Women played a profound role in Iroquois political life. Although the Iroquois were bound together by a clan and chieftain system, which was buttressed by a similar linguistic base, the League of the Iroquois was much more than simply a kinship state. The basic unit of government was the “hearth,” which consisted of a mother and her children. Each hearth was part of a wider group called an otiianer, and two or more otiianers constituted a clan. The word otiianer specifically referred to the female heirs to the chieftainship titles of the League. The otiianer women selected one of the males within their group to fill any of the fifty seats in the League.

All the sons and daughters of a particular clan were related through uterine families that often lived far apart. In this system, a husband went to live with his wife’s family, and their children became members of the mother’s clan by right of birth. Through matrilineal descent, the Iroquois formed cohesive political groups – headed by the “clan mothers” – that had little to do with where people lived or from what village the hearths originated. All authority sprang from the people of the various clans that made up the Iroquois Confederacy. The clan mothers appointed the male delegates and deputies who, after consultation within the clan, spoke for them at tribal meetings where issues and questions were formulated and subsequently debated in council.

Instead of formal instruments of authority, the Iroquois governed behavior by instilling a sense of pride and belonging to the group through common rituals and the careful rearing of children. Iroquois youth were trained to enter a society that was egalitarian, with power more evenly distributed between male and female, young and old, than was common in Euro-American society.

The Great Tree of Peace

In his vision, [the prophet] Deganawidah saw a giant evergreen (the Great White Pine) reaching to the sky and gaining strength from three counter-balancing principles of life. The first law of nature was that a stable mind and healthy body must be in balance so that peace between individuals and groups could occur. Secondly, Deganawidah believed that human conduct, thought, and speech were requirements for equity and justice among peoples. Finally, he divined a society in which physical strength and civil authority would reinforce the power of the clan system.

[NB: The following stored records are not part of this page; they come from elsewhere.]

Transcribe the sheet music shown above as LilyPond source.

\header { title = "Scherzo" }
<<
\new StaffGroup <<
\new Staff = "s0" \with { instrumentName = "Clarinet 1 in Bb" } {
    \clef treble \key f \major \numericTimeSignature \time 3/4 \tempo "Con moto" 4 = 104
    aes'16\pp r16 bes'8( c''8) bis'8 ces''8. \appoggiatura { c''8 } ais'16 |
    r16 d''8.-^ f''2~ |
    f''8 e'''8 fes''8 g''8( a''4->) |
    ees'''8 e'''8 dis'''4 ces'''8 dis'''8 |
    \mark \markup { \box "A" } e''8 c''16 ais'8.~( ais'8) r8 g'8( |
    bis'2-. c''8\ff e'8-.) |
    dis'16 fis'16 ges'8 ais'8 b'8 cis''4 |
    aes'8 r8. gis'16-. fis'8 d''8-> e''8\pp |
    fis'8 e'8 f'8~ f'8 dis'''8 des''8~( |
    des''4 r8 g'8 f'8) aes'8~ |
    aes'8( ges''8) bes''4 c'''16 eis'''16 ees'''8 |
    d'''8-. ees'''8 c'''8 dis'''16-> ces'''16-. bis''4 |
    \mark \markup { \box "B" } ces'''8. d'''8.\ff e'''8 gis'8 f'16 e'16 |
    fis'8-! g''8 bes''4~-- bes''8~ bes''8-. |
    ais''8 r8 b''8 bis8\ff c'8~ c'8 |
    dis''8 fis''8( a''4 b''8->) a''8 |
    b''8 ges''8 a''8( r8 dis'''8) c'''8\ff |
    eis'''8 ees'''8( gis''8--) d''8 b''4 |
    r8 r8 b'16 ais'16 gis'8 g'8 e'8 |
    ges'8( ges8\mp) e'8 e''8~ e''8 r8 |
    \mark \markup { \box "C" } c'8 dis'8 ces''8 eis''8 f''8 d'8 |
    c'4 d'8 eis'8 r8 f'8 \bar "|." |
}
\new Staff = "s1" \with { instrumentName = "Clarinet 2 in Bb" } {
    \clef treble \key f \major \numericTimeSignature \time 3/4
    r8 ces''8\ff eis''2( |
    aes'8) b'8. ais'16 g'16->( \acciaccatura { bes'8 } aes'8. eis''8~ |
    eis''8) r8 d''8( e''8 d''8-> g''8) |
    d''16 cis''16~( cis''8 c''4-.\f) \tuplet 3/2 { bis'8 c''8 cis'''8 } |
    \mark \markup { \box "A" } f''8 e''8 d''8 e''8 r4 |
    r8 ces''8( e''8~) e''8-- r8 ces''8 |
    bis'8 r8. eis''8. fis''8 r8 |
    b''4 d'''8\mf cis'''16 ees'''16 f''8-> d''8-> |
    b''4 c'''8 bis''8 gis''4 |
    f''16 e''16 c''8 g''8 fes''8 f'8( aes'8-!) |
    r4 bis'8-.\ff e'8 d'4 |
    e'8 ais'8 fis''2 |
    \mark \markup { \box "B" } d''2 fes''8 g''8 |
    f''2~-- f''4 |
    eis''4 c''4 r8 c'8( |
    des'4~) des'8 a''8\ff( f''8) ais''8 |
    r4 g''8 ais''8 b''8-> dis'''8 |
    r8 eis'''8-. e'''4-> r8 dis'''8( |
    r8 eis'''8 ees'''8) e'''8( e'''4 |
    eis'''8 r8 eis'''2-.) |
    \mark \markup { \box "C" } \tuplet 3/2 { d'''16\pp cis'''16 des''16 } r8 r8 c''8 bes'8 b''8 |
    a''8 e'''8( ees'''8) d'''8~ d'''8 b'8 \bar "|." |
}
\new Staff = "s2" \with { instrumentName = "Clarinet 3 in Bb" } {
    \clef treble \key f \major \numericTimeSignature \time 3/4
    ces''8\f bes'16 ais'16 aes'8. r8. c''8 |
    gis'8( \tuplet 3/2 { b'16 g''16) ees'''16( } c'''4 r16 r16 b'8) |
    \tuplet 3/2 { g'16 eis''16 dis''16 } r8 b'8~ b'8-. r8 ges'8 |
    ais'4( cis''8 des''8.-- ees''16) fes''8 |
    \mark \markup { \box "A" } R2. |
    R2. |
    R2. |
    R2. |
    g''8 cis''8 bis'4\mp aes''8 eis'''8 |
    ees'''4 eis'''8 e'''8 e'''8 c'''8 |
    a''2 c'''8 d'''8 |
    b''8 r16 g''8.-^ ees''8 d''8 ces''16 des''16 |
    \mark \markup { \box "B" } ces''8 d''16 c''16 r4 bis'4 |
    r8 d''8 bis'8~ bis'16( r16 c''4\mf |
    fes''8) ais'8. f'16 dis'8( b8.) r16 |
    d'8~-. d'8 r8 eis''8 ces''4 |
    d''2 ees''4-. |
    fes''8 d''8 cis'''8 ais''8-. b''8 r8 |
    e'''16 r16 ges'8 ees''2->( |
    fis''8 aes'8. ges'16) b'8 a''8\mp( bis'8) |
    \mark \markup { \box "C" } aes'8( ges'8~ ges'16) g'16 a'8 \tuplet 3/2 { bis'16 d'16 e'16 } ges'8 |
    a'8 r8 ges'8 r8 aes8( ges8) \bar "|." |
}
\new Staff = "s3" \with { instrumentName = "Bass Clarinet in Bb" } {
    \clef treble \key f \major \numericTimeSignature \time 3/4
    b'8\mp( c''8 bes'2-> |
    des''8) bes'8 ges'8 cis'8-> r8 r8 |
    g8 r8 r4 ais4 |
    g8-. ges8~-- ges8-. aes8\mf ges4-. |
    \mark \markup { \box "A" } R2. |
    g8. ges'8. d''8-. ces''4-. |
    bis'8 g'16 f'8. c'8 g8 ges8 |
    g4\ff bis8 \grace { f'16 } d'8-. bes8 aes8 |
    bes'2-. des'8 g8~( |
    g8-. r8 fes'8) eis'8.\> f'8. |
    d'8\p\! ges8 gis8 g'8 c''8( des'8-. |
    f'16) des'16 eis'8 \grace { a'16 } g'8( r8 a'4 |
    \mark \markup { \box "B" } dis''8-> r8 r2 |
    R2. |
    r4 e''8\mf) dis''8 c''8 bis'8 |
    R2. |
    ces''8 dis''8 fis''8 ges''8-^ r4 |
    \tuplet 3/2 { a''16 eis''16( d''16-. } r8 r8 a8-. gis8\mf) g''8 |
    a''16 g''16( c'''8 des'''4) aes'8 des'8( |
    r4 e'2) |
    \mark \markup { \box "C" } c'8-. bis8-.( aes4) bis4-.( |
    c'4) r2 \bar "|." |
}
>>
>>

Deganawidah’s tree had four white roots that stretched to the four directions of the earth. This tree was humanity, living within the principles governing relations among human beings, and the eagle perched on top of the giant pine was humanity’s lookout against enemies who would disturb the peace. His vision was a message from the Creator, bringing harmony to human existence and uniting all peoples into a single family guided by three principles.

The primary national symbol of the Haudenosaunee was the Great White Pine, which served throughout the Great Law as a metaphor for the Confederacy. Its branches sheltered the people of the Five Nations, and its roots spread to the four directions, inviting other peoples, regardless of race or nationality, to take refuge under the tree. The Haudenosaunee recognized no bars to dual citizenship; in fact, many influential figures in the English colonies and early United States were adopted into Iroquois nations.

Each of the five nations maintained its own council, whose sachems were nominated by the clan mothers of families holding hereditary rights to office titles. The Grand Council at Onondaga was drawn from the individual national councils, but could also nominate sachems outside the local hereditary structures based on merit alone. These sachems, called “pine tree chiefs,” were said to have sprung from the body of the people much as the symbolic Great White Pine had grown from the earth.

The rights, duties, and qualifications of sachems were explicitly outlined, and the clan mothers could remove (or impeach) a sachem that was found guilty of any number of abuses of office.